09VARay MackeyRetired Marine Sgt. Maj. Ray Mackey is walking again. “First time in probably over a year I was able to stand for any given amount of time,” Mackey said. It’s exactly what he was doing the first time CBS News met him seven years ago. He was learning to walk after losing both legs to a land mine in Afghanistan. CBS News correspondent David Martin reported “then as now, (Mackey) was being fitted for prosthetics at Walter Reed National Military Medical Center.” 

The sockets that fit his legs to the prostheses are what sent Mackey back to Walter Reed after the VA in Fayetteville kept him waiting. Martin said if that wait is too long, his body changes and the sockets no longer fit. 

Mackey said he received six or seven sockets that did not fit because of the delays. Up & Coming Weekly was unable to reach Mackey. “It is unacceptable that he felt he had to go outside VA to get the services he needed,” said Fayetteville VA spokesman Jeffery Melvin. “We can and will do better.”
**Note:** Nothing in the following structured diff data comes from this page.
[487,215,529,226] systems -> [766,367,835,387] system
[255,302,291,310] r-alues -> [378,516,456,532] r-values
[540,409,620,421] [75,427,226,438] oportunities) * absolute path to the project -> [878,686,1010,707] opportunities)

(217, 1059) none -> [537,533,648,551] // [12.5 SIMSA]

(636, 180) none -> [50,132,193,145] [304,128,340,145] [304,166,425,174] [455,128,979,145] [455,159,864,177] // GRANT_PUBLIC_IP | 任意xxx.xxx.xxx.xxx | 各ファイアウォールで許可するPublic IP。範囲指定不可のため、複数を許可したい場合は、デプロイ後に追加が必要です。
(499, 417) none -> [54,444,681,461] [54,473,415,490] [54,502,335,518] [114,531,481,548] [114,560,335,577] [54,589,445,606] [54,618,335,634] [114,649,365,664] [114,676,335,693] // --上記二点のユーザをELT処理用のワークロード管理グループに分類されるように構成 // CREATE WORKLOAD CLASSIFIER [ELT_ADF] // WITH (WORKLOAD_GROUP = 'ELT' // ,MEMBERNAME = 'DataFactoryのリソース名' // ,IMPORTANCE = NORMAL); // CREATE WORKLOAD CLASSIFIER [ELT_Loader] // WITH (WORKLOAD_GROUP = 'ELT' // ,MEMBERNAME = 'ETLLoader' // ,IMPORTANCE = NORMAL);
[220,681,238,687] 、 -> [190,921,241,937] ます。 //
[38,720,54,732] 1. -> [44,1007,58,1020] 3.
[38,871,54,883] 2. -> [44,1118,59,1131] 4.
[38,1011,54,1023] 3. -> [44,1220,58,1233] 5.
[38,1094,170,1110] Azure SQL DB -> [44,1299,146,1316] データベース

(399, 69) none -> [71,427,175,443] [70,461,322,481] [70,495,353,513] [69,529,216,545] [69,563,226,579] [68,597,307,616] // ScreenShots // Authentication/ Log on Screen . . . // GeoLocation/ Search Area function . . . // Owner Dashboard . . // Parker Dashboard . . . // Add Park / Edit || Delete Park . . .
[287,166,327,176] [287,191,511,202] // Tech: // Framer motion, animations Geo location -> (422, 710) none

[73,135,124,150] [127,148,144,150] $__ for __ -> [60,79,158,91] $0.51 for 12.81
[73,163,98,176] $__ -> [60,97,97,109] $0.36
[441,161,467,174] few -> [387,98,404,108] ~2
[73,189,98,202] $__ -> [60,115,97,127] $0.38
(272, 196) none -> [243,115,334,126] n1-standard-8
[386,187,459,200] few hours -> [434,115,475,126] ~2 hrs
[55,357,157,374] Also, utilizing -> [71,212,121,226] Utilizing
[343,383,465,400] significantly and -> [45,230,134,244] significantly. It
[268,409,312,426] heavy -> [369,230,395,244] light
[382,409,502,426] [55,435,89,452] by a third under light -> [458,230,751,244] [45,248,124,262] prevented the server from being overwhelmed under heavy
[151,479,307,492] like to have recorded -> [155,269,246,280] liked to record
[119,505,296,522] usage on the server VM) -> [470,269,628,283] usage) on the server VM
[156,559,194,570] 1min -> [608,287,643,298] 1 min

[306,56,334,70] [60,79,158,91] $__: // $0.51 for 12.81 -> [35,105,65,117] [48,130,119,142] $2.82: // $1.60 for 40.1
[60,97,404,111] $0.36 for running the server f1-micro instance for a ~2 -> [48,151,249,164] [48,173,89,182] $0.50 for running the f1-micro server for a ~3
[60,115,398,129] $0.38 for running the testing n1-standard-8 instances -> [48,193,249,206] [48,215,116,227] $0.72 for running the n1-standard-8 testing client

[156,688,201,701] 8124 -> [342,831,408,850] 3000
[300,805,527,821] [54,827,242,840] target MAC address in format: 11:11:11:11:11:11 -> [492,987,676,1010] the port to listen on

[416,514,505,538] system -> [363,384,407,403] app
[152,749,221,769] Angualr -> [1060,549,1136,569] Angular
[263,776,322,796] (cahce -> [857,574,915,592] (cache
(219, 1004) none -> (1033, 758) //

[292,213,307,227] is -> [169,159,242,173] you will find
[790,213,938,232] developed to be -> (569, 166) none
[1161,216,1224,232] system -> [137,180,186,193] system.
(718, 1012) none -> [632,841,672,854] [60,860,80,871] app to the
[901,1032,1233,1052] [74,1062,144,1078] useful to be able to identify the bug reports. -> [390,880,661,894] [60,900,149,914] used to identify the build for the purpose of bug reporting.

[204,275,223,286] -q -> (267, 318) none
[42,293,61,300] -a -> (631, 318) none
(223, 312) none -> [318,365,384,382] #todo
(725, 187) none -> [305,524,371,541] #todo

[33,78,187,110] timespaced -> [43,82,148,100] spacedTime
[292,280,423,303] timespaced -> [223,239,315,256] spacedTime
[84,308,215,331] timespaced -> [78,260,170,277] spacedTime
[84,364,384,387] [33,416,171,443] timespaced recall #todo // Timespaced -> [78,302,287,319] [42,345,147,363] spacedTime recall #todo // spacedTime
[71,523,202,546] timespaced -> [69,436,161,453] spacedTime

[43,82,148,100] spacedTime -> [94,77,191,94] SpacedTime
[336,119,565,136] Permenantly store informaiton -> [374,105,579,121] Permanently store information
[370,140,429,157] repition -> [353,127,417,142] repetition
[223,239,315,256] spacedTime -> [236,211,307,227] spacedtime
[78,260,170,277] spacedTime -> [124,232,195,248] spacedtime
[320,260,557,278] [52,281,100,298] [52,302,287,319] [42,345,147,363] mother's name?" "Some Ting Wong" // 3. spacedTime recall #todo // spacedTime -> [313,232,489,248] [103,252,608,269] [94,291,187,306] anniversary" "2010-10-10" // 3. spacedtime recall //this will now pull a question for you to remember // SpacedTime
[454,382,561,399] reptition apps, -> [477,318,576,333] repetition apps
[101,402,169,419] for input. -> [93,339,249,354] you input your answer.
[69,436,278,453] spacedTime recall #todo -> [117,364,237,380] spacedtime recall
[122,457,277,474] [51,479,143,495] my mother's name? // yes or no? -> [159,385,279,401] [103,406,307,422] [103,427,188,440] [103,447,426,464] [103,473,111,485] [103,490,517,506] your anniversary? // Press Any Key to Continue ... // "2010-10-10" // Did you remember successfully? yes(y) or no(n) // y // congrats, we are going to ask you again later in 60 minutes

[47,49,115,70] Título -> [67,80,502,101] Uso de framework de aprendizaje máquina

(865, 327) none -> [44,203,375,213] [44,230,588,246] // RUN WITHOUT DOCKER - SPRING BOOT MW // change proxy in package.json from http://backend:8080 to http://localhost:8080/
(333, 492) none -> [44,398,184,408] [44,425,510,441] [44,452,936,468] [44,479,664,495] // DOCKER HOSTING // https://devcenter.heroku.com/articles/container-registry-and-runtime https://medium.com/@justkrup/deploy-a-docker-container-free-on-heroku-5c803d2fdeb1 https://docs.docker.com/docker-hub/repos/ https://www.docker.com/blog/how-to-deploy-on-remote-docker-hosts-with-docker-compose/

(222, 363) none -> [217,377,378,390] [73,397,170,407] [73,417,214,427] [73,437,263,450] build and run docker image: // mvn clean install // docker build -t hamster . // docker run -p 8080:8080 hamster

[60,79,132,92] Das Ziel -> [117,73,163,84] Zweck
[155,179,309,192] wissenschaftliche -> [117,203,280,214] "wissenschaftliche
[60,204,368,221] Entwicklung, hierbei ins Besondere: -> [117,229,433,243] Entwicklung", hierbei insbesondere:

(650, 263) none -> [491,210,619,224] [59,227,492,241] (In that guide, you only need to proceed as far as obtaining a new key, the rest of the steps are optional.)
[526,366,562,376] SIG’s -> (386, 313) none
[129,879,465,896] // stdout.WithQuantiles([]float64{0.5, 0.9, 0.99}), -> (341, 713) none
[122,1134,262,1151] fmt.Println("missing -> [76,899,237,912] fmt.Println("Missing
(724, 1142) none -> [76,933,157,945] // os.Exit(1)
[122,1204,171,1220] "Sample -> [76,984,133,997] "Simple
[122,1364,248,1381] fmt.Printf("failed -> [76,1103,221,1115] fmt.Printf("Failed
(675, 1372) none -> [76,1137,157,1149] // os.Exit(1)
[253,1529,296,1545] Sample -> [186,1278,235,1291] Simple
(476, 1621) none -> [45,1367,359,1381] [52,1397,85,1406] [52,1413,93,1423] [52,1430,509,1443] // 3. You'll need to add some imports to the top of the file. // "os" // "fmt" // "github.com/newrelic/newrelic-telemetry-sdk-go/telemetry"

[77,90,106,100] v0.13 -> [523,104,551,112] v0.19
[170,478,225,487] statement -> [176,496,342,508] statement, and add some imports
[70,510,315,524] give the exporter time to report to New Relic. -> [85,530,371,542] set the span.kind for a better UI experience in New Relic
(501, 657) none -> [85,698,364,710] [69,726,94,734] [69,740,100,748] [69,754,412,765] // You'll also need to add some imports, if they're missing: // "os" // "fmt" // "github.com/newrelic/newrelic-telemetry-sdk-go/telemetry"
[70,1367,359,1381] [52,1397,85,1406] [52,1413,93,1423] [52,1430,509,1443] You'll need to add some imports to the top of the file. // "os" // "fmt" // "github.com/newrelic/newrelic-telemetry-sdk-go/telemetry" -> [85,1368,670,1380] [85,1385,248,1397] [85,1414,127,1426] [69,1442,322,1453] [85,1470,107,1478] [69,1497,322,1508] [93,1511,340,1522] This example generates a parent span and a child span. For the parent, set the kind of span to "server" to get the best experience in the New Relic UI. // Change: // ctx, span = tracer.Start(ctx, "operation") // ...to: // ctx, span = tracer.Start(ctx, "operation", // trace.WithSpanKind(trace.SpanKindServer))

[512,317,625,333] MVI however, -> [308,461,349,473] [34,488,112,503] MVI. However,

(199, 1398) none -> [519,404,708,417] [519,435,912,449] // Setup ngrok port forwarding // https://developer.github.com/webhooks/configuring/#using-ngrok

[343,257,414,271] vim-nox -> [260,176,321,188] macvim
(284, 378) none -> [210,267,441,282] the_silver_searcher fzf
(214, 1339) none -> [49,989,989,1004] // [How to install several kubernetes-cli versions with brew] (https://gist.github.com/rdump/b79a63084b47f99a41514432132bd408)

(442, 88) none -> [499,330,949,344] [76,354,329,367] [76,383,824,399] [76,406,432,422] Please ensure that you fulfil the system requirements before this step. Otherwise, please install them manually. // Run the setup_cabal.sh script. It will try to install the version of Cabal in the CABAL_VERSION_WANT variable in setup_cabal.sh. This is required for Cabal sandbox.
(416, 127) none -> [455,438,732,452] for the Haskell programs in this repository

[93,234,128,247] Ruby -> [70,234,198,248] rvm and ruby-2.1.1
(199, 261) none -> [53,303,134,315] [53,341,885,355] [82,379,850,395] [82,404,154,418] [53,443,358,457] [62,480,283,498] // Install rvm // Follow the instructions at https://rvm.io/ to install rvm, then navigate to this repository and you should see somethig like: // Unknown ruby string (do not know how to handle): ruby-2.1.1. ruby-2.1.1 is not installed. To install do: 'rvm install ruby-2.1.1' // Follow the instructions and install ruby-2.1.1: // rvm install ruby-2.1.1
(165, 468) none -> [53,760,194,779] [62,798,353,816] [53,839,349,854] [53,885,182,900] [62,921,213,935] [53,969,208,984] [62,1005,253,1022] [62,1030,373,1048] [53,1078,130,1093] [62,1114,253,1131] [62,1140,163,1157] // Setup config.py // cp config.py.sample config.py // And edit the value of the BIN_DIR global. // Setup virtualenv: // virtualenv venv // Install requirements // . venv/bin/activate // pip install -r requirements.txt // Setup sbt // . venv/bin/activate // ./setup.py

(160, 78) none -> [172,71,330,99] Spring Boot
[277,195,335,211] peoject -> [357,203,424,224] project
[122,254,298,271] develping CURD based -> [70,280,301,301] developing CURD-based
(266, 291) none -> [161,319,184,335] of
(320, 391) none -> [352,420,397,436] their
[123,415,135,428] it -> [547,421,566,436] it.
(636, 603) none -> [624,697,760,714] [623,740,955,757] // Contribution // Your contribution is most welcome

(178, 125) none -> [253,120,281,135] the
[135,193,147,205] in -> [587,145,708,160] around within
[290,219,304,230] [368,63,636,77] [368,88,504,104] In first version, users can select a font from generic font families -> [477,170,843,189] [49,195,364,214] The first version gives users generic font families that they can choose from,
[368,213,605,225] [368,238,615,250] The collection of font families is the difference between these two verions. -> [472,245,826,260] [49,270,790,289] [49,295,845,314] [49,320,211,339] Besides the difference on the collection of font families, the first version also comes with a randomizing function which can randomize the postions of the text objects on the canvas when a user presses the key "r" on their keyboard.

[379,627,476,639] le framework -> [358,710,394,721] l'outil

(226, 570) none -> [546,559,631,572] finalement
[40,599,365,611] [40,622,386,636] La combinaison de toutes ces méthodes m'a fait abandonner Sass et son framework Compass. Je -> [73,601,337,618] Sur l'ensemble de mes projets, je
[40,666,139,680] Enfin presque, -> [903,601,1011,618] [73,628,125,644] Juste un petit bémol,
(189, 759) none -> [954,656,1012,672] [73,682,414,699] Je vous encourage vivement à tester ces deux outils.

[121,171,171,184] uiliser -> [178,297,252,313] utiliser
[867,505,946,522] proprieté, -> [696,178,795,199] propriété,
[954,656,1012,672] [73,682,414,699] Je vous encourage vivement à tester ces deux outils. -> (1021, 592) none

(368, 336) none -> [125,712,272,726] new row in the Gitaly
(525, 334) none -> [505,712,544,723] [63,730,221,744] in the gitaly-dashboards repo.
Confined to a wheelchair, Mackey said at Walter Reed he got new sockets in less than a week. “This is probably the most work I’ve done on my legs in a while,” Mackey said during physical therapy. He has gained a lot of weight and his hips have lost their flexibility. Walking will always be hard for him. 

But “It was the inability of the VA to keep him in properly fitting prosthetics that was keeping a good man down,” Martin reported. “I am just another number that got pulled out of a number machine,” Mackey said. He’s now back home in North Carolina. He recently got a call from the local VA saying they want to come up with a plan for making the system better and meeting his needs. 

Fayetteville VA Medical Center Director Elizabeth Goolsby was out of town when Up & Coming Weekly asked for a response to Mackey’s complaints. 

VA spokesman Melvin was apologetic. “We regret that Sgt. Maj. Mackey felt he had to go to Walter Reed to get the services he needed.  Our Chief of Prosthetics reached out to him, apologized and asked him to return to Fayetteville VA and let us serve him again, and this time we vow to get it right.” Melvin continued. 

“Several factors contributed to Sgt. Maj. Mackey’s previous difficulty getting his prostheses properly fitted.  Because of a staff vacancy, we could not fit him in house when he first began seeing us, so we referred him to a private vendor.  We have the staff to fit him here now. However, this does not absolve us of our responsibility for not knowing he was experiencing difficulty.”